How to complete this task: Give only the number of lines in the records that contain the word "knee".

Records from a dataset
# # # # # # #

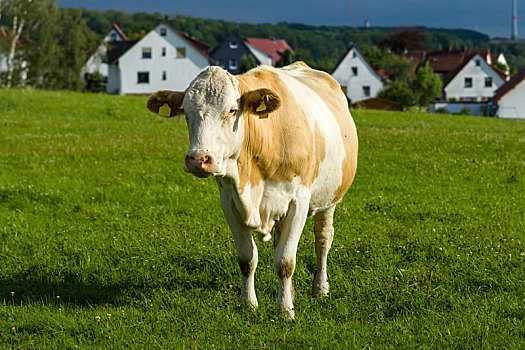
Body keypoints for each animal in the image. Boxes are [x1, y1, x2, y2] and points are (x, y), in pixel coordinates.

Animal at [146, 61, 356, 318]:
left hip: (331, 198)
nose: (198, 159)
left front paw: (284, 310)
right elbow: (247, 258)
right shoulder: (229, 202)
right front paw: (248, 303)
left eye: (232, 110)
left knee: (323, 239)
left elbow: (285, 261)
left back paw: (320, 288)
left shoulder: (299, 201)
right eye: (186, 112)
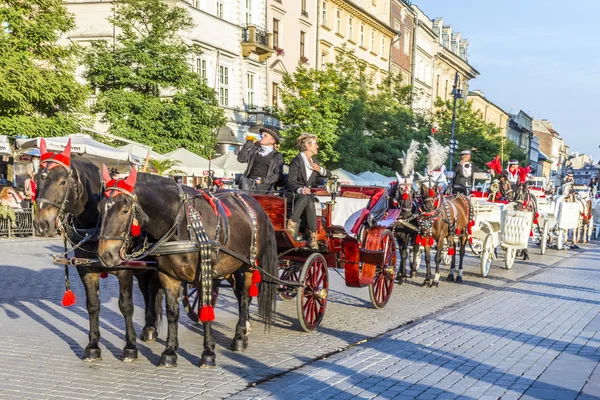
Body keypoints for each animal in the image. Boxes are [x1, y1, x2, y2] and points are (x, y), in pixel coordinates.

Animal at [33, 141, 161, 362]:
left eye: (63, 181)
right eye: (36, 178)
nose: (42, 224)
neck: (95, 223)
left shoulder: (124, 270)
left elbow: (126, 306)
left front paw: (130, 347)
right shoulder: (86, 270)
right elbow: (92, 305)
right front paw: (93, 345)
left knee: (152, 289)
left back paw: (151, 328)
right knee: (146, 290)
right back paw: (149, 326)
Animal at [97, 167, 278, 368]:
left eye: (124, 210)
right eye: (99, 208)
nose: (105, 254)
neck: (181, 223)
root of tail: (255, 204)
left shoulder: (204, 275)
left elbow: (206, 308)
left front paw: (208, 352)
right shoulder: (168, 276)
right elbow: (172, 312)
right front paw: (169, 352)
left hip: (248, 265)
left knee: (245, 295)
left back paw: (239, 336)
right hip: (230, 266)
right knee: (239, 294)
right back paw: (245, 329)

# # # # # # #

Expected answer: 5